→ Task 1
Duplicate the part of the newsletter on the high Ethereum fees starting with "Another transaction with" and going on through "being in on it?".
→ Task 2
List every possible cause that the newsletter on the high Ethereum fees poses as a question.

The Curious Case of the Very High Fees - The Daily Gwei #7
Last week, there was an Ethereum transaction that piqued the interest of the entire crypto space because it included a rather large fee of $2.6 million to move a very little amount of ETH. This was, in fact, the largest fee ever paid on the Ethereum network (in USD terms).
Immediately after I put this tweet out, many people started speculating on what the root cause of this was. Was it a “fat finger”? A hacker? A money laundering scheme? Or maybe a bot gone rogue? There were many replies but no conclusive answers as to what exactly happened (although many figured it was just an accident on the senders behalf). A few hours after the transaction was sent, the pool that mined the transaction (and received the fee), SparkPool, put out a tweet that stated that they were investigating and that was that.
Then it happened again.
Another transaction with the exact same fee (denominated in ETH) was sent from the exact same address - the only differences were the receiver address and the amount sent. This time, the transaction was mined by Bitfly’s pool and they put out a tweet asking the sender to get in contact with them.
This second transaction sent crypto twitter into a frenzy once again and the “money laundering” theory started to gain more traction as it’s highly unlikely that this would happen on accident two times in a row. Though, this theory was still met with skepticism because it seems like a very poor way of laundering money (why do it so publicly?) and how do you launder money via transaction fees without the mining pools being in on it?

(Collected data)
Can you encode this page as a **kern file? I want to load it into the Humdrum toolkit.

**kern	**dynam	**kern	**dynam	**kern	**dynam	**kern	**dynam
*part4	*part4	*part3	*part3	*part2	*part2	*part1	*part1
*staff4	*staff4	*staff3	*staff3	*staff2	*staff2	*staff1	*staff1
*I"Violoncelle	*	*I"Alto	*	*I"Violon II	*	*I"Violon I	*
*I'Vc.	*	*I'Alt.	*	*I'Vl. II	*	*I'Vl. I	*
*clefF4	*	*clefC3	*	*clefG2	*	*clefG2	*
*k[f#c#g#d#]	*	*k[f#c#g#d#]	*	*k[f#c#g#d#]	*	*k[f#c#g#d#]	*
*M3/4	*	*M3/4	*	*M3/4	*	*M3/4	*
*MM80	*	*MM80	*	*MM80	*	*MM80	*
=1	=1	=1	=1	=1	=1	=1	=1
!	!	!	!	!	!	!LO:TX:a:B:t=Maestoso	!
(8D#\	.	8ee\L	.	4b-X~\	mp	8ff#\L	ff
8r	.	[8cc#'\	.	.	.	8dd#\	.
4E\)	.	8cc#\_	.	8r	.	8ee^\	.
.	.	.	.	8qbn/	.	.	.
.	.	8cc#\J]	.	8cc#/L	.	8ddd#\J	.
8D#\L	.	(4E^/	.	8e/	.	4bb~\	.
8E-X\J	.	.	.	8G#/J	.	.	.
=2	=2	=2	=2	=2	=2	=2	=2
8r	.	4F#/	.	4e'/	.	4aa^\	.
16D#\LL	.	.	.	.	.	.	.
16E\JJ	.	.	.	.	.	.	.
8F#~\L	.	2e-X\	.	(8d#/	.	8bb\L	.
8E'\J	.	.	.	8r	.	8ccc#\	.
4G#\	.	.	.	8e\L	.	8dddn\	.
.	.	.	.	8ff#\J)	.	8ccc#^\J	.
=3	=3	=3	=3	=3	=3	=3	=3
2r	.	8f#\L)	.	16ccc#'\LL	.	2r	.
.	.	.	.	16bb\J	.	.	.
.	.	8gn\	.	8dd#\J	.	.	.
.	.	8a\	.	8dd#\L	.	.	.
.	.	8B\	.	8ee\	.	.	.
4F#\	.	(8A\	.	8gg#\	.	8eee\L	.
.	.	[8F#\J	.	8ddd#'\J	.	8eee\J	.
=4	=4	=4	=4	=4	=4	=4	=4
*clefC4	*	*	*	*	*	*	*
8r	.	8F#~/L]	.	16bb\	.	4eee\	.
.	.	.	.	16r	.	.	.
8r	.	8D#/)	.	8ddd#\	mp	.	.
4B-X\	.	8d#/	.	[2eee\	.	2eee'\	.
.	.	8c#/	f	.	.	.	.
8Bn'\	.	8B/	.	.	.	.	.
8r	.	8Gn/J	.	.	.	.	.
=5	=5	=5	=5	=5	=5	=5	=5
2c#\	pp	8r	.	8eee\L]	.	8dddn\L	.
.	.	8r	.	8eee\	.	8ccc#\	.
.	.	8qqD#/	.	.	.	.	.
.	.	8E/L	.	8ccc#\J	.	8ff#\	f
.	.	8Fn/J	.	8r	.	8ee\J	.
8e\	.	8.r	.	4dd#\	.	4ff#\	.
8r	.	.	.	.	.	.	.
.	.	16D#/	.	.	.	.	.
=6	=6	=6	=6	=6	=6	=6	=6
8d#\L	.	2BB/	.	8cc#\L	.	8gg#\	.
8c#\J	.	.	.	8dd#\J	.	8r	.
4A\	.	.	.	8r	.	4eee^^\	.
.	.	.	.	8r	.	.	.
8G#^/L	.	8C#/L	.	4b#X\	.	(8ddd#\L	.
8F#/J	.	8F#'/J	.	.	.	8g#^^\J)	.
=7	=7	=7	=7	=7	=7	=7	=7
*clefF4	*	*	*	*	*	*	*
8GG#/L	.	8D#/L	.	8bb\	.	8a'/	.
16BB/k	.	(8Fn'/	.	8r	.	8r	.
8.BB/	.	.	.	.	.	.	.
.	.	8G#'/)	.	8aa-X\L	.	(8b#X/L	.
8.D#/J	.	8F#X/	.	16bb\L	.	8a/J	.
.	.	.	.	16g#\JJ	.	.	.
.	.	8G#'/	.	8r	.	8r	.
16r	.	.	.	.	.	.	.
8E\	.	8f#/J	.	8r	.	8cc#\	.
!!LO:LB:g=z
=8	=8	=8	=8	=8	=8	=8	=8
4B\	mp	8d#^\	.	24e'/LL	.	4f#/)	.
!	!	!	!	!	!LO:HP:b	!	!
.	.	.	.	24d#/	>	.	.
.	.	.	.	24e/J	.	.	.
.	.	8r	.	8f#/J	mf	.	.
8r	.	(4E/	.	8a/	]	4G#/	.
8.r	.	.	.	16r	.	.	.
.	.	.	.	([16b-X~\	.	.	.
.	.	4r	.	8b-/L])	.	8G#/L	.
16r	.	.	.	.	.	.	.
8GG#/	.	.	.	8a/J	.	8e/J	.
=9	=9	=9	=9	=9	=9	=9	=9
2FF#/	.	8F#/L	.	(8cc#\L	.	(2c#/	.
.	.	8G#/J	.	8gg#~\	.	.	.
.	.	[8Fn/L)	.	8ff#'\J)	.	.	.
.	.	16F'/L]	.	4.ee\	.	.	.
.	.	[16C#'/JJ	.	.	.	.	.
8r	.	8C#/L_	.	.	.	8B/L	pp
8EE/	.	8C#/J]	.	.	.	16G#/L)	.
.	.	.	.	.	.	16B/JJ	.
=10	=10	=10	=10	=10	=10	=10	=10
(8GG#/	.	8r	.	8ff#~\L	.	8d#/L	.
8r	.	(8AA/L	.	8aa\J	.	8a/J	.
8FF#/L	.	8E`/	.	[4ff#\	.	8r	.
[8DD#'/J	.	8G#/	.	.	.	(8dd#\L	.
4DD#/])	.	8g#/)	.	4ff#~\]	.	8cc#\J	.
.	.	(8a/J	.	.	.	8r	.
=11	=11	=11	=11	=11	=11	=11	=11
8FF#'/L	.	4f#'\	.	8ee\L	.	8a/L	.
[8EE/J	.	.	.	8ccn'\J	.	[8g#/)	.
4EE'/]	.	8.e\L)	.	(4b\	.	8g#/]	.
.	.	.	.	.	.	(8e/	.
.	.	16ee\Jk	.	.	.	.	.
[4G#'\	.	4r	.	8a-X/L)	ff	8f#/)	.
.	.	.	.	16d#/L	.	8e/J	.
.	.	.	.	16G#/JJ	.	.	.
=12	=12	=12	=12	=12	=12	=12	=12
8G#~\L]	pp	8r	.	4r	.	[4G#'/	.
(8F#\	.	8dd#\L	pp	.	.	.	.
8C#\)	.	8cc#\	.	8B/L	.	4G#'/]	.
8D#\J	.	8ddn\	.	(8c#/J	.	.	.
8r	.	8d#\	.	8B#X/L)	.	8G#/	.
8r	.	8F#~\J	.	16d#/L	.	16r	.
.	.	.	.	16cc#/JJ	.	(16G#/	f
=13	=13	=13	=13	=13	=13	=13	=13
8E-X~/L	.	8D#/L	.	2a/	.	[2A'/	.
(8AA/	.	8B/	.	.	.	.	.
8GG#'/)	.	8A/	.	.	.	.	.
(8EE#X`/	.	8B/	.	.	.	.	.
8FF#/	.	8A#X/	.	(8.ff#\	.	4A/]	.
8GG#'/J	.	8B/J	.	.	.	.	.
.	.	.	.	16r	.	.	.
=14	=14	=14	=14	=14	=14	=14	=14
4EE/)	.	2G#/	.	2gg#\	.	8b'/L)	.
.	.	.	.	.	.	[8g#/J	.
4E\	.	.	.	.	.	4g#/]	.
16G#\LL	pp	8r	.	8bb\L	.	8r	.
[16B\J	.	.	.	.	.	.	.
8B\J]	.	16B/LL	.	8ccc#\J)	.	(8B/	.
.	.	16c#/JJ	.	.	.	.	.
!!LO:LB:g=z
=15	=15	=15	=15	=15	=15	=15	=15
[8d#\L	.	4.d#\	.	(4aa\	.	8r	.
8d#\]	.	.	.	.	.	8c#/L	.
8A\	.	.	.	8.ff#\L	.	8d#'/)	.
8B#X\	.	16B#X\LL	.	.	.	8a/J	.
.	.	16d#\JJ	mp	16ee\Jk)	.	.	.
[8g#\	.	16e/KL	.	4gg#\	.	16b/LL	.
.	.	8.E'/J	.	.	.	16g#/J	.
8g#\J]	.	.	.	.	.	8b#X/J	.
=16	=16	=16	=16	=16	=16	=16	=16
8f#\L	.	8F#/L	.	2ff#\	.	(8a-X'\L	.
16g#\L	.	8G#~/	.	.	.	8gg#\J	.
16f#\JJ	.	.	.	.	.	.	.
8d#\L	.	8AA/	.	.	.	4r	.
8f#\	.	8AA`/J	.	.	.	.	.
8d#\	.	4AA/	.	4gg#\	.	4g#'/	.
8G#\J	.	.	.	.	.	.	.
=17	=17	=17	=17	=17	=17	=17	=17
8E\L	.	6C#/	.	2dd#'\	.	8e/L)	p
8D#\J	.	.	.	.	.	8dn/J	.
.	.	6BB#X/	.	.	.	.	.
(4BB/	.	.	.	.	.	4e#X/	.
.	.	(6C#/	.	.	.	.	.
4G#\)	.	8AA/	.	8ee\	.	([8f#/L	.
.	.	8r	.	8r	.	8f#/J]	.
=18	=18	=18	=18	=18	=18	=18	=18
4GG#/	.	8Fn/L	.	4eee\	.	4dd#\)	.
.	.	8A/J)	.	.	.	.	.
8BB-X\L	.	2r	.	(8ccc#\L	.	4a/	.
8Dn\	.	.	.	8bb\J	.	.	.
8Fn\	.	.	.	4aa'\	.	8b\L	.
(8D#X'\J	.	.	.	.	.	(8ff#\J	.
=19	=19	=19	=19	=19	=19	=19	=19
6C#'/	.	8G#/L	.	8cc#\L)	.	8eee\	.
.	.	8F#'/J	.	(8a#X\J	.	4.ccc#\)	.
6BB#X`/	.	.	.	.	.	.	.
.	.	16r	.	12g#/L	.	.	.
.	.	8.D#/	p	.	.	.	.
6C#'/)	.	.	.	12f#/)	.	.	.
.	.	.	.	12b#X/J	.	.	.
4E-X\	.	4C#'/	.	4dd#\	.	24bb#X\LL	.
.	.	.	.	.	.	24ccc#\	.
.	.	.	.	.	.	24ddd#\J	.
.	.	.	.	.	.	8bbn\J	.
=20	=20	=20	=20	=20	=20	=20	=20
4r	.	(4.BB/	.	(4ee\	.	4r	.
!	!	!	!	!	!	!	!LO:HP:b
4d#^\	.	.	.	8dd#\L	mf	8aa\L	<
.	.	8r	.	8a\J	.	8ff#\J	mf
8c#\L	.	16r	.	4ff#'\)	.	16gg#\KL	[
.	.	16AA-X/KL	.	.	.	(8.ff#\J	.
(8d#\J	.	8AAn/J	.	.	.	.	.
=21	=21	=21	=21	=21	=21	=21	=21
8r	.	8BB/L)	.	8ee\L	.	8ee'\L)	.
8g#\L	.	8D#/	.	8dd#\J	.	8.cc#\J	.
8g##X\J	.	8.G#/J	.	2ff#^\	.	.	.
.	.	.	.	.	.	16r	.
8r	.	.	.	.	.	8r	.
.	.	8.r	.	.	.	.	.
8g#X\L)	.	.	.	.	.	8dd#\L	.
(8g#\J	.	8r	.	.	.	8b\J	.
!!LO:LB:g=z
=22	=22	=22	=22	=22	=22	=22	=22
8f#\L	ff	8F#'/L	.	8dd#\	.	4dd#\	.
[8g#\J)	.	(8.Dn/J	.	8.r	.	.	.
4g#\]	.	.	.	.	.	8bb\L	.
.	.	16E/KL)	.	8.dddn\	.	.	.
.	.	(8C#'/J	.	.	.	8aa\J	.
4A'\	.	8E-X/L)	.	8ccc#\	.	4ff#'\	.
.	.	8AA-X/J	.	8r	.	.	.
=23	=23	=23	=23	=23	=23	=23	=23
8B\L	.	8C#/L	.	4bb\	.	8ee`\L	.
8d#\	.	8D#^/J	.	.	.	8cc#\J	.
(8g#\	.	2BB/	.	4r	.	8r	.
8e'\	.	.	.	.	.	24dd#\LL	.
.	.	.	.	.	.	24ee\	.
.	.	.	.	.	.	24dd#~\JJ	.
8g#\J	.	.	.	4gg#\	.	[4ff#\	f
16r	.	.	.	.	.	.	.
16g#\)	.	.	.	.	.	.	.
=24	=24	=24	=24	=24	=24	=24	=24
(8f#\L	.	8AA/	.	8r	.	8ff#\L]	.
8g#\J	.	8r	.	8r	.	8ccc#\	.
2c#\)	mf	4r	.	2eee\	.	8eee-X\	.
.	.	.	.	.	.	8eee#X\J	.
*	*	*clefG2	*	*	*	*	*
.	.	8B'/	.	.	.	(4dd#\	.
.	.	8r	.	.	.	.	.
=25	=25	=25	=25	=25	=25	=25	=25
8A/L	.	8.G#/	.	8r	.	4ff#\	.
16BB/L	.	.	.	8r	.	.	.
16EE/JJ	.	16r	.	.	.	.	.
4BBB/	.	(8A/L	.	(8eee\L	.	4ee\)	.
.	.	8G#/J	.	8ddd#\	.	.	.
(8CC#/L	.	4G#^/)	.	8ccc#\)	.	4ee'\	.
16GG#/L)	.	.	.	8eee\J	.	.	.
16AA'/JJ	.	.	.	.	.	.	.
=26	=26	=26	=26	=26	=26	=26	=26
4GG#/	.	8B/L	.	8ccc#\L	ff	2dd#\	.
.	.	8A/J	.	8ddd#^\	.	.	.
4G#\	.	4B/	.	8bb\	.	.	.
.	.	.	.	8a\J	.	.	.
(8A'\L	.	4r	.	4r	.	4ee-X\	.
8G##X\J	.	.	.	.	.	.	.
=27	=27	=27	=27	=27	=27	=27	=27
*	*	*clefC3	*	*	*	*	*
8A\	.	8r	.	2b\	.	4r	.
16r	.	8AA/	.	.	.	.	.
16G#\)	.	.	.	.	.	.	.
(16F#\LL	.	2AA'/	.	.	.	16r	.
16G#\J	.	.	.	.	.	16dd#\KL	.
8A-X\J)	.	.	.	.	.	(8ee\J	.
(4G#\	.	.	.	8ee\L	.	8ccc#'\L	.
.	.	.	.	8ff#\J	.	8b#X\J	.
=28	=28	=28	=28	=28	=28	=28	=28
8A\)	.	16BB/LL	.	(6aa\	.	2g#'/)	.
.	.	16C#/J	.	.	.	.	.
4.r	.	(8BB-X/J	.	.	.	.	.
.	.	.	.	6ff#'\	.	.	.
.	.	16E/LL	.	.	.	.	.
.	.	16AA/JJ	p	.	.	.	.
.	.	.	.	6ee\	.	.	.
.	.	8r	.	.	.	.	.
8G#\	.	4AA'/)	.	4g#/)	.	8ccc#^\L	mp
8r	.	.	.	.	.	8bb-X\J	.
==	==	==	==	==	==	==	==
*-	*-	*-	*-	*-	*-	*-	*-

→ Task answer 1
Another transaction with the exact same fee (denominated in ETH) was sent from the exact same address - the only differences were the receiver address and the amount sent. This time, the transaction was mined by Bitfly’s pool and they put out a tweet asking the sender to get in contact with them.
This second transaction sent crypto twitter into a frenzy once again and the “money laundering” theory started to gain more traction as it’s highly unlikely that this would happen on accident two times in a row. Though, this theory was still met with skepticism because it seems like a very poor way of laundering money (why do it so publicly?) and how do you launder money via transaction fees without the mining pools being in on it?

→ Task answer 2
- A "fat finger"
- A hacker
- A money laundering scheme
- A bot gone rogue